Methods: Demographic and clinical data was abstracted on 2,505 histologically confirmed cases of medulloblastoma, between 1973-2010, from the SEER database. Four groups were created based on tumor histology and included classic type, desmoplastic, large cell, and medullomyoblastoma. Clinical outcome data was compared.
Results: A total of 2,505 cases were included in the analysis, consisting of 2,195 (87.6%) classic type, 236 (9.4%) desmoplastic, 63 (2.5%) large cell, and 11 (0.4%) medullomyoblastoma variants. Examination of the mean ages demonstrated that the desmoplastic subtype presented at a significantly older age than the classic (16.7 versus 14.2 years, p = 0.023) and large cell variant (16.7 versus 11.5 years, p = 0.027). Medulloblastoma was more common in males (N = 1,546, 61.7%), with no significant difference in gender distribution among histologic subtypes (p = 0.092). More specifically, although surgery and radiation combination therapy was most frequently performed across all subtypes (75.7% for the classic type; 69.5% for desmoplastic medulloblastoma; 73% for large cell medulloblastoma; 81.8% for medullomyoblastoma) surgery alone was performed at greater rates for desmoplastic (28.4) and large cell (25.4) medulloblastoma (p = 0.001). Among the subtypes, overall 5-year survival was 63%, 70%, 39%, and 45% for the classic type, desmoplastic, large cell, and medullomyoblastoma variants, respectively (p < 0.001).

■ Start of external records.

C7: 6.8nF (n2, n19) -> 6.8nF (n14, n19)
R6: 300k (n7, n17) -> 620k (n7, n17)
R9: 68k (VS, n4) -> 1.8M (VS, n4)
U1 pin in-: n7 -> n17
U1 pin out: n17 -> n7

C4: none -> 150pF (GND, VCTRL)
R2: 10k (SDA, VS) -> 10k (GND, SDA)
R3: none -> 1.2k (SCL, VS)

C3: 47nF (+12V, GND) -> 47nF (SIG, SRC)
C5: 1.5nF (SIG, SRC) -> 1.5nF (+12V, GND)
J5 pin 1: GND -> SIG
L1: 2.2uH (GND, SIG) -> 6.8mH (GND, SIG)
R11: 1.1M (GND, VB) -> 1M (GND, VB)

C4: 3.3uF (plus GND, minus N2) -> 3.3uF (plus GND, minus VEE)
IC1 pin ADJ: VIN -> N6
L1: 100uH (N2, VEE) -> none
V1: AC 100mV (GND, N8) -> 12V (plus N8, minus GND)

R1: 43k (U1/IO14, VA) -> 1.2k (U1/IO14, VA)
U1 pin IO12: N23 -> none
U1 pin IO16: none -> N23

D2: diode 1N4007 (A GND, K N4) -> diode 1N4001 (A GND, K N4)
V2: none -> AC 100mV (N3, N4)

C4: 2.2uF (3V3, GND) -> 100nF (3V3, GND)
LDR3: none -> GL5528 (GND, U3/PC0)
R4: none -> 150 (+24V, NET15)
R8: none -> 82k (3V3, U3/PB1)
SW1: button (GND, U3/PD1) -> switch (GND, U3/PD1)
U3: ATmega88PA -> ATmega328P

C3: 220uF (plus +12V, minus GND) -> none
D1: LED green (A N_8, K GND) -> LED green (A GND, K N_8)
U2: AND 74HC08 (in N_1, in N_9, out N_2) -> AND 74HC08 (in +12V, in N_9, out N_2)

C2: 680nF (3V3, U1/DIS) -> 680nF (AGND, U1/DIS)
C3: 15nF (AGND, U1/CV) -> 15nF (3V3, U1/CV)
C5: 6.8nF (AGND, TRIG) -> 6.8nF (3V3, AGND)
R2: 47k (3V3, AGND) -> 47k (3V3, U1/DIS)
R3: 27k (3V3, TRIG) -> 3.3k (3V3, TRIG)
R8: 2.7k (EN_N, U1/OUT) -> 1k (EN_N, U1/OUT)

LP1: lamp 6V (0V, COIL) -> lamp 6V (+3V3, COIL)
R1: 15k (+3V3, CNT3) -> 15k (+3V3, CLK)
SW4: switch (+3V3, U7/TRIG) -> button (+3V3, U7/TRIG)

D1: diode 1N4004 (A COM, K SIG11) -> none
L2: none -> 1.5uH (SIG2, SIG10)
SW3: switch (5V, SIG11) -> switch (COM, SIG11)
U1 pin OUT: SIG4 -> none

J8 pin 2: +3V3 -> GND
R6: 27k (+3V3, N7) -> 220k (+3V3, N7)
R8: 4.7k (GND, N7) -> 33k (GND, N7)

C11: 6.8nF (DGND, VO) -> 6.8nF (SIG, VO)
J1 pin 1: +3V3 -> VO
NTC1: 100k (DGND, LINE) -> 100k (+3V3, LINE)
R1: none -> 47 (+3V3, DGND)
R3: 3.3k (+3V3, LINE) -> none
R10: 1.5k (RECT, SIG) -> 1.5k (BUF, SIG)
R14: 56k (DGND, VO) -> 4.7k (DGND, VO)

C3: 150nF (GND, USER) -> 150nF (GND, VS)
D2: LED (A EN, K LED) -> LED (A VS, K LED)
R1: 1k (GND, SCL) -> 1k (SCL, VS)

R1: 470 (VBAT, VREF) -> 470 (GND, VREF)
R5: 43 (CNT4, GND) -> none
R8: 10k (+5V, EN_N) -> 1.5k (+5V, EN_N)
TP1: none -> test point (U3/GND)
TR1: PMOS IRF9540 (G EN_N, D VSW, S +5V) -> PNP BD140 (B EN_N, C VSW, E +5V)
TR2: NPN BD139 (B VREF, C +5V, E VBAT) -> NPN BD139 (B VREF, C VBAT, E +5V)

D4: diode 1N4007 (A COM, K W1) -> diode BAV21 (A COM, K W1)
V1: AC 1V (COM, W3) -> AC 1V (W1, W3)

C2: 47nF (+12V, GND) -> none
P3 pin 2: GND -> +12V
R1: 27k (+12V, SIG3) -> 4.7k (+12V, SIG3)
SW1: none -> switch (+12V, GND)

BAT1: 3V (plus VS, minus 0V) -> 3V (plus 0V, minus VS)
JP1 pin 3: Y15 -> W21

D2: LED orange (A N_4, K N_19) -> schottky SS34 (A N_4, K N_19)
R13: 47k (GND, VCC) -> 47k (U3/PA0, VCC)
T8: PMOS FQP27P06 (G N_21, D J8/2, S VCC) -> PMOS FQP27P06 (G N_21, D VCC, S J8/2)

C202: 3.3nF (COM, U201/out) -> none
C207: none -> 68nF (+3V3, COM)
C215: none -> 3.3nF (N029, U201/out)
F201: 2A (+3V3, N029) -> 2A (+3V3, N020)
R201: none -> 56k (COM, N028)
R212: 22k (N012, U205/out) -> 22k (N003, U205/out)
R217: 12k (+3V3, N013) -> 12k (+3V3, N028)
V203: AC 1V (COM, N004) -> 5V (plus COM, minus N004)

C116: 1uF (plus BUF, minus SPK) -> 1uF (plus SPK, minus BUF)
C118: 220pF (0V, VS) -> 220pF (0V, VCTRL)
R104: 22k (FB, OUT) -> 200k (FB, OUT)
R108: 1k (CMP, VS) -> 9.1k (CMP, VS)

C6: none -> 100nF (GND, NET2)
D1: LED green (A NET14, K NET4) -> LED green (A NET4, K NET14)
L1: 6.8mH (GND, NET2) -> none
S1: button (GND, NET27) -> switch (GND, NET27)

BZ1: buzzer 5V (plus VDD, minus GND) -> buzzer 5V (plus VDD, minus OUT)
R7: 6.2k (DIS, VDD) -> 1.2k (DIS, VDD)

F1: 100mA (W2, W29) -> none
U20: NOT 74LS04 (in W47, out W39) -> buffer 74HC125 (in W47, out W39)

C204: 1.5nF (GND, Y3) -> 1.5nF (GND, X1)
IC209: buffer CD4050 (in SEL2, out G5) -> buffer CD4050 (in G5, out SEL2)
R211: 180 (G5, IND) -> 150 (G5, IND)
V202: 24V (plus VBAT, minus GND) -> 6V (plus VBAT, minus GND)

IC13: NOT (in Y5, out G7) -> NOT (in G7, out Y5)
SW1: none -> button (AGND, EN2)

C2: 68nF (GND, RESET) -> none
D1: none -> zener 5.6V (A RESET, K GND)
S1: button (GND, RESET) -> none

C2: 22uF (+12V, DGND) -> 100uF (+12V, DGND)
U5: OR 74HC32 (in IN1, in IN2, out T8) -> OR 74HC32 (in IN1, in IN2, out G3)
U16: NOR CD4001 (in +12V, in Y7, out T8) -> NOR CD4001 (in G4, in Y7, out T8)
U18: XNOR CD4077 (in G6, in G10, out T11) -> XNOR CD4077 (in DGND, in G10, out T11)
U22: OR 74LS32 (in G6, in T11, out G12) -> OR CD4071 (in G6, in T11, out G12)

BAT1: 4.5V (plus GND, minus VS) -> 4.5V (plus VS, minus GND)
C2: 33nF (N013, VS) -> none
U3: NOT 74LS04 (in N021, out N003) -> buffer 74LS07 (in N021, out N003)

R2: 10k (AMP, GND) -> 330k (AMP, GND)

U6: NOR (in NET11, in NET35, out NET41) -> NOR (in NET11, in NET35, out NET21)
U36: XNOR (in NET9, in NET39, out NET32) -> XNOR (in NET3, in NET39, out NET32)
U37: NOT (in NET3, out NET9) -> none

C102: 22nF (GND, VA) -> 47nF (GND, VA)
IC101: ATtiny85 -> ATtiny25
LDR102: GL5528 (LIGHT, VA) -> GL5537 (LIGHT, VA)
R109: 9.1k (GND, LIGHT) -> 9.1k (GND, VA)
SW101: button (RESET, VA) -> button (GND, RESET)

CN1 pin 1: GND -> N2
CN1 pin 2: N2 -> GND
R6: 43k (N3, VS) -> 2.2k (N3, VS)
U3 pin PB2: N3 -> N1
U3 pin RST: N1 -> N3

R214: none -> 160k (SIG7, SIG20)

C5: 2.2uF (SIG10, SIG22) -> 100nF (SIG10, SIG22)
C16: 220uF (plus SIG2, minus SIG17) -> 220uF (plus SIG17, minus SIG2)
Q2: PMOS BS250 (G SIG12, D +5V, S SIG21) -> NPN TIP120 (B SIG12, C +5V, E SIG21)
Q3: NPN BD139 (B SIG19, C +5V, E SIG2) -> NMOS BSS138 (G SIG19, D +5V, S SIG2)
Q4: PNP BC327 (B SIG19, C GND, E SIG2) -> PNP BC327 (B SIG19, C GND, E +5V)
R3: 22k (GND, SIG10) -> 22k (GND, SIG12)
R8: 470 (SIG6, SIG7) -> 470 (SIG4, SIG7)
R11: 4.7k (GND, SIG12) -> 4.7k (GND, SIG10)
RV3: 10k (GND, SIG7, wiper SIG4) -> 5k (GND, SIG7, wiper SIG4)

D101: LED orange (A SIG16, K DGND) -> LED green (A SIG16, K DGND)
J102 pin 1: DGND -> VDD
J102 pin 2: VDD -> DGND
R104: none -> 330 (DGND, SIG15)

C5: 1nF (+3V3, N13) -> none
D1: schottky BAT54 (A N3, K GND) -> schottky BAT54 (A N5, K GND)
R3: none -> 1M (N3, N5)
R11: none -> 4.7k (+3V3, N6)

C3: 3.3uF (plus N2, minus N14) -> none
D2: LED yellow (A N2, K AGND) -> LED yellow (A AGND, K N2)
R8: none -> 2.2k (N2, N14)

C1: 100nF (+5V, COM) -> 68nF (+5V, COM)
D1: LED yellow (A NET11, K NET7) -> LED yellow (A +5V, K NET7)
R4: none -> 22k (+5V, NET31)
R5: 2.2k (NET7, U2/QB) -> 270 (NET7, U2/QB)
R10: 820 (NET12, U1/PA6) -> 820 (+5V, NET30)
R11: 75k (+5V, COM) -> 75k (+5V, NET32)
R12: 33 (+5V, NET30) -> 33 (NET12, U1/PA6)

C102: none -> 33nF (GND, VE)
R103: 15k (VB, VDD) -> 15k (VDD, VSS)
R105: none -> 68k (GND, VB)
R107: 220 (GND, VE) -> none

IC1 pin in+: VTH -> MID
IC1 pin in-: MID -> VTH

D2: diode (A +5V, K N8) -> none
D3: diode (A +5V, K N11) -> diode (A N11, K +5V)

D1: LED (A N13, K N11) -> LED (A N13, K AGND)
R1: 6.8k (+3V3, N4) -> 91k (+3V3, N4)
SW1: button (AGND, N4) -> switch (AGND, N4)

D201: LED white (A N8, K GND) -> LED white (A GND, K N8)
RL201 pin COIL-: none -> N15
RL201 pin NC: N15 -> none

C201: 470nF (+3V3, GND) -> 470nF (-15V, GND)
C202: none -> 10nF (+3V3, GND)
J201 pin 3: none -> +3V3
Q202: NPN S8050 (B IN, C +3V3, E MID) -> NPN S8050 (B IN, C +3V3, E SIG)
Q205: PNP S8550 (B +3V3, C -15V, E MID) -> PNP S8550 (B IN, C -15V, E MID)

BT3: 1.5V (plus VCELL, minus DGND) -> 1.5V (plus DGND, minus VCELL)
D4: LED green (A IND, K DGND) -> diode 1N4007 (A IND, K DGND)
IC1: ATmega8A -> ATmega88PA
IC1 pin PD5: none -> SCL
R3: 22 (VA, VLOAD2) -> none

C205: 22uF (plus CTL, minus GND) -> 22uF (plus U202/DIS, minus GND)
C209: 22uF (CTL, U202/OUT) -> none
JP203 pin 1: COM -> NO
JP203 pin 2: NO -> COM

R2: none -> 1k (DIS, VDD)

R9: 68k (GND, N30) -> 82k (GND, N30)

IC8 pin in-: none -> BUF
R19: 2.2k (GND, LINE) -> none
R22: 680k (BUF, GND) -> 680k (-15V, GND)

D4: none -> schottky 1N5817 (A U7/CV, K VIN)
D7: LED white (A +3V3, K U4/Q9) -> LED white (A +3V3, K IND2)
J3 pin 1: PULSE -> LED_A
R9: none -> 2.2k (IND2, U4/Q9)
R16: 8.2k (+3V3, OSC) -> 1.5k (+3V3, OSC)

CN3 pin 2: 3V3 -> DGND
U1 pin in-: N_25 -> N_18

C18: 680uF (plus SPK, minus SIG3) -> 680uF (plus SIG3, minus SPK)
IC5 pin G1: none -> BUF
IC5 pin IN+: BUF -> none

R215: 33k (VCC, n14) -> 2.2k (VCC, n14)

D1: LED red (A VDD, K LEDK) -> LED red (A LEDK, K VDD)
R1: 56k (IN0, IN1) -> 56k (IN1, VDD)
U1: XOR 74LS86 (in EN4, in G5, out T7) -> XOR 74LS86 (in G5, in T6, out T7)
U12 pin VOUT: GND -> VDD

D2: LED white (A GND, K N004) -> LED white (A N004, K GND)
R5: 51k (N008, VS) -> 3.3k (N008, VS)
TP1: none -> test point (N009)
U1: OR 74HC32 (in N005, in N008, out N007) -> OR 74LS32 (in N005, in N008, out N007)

Conclusions: Medulloblastoma is most often treated with surgery and radiation. Worse prognosis was associated with patients at extremes of ages (0-3 years of age and >45 years of age) and those that did not receive combination therapy (surgery-radiation). The desmoplastic medulloblastoma subtype had the longest overall and cancer specific survival while large cell and medullomyoblastoma subtypes were associated with a worse prognosis.
Patient Care: It is our hope that this research will influence the decision-making process and management of medulloblastoma patients. The generalized prognostic and clinical information found in this study should help guide the clinician in providing appropriate care for the medulloblastoma patient.
Learning Objectives: By the conclusion of this session, participants should be able to:
1) Describe the importance of obtaining a specific histologic diagnosis in the medulloblastoma patient.
2) Understand that said diagnosis will influence treatment options and patient outcomes.
3) Discuss, in small groups, generalized differences in patient demographics and clinical profiles according to specific histologic subtypes of medulloblastoma.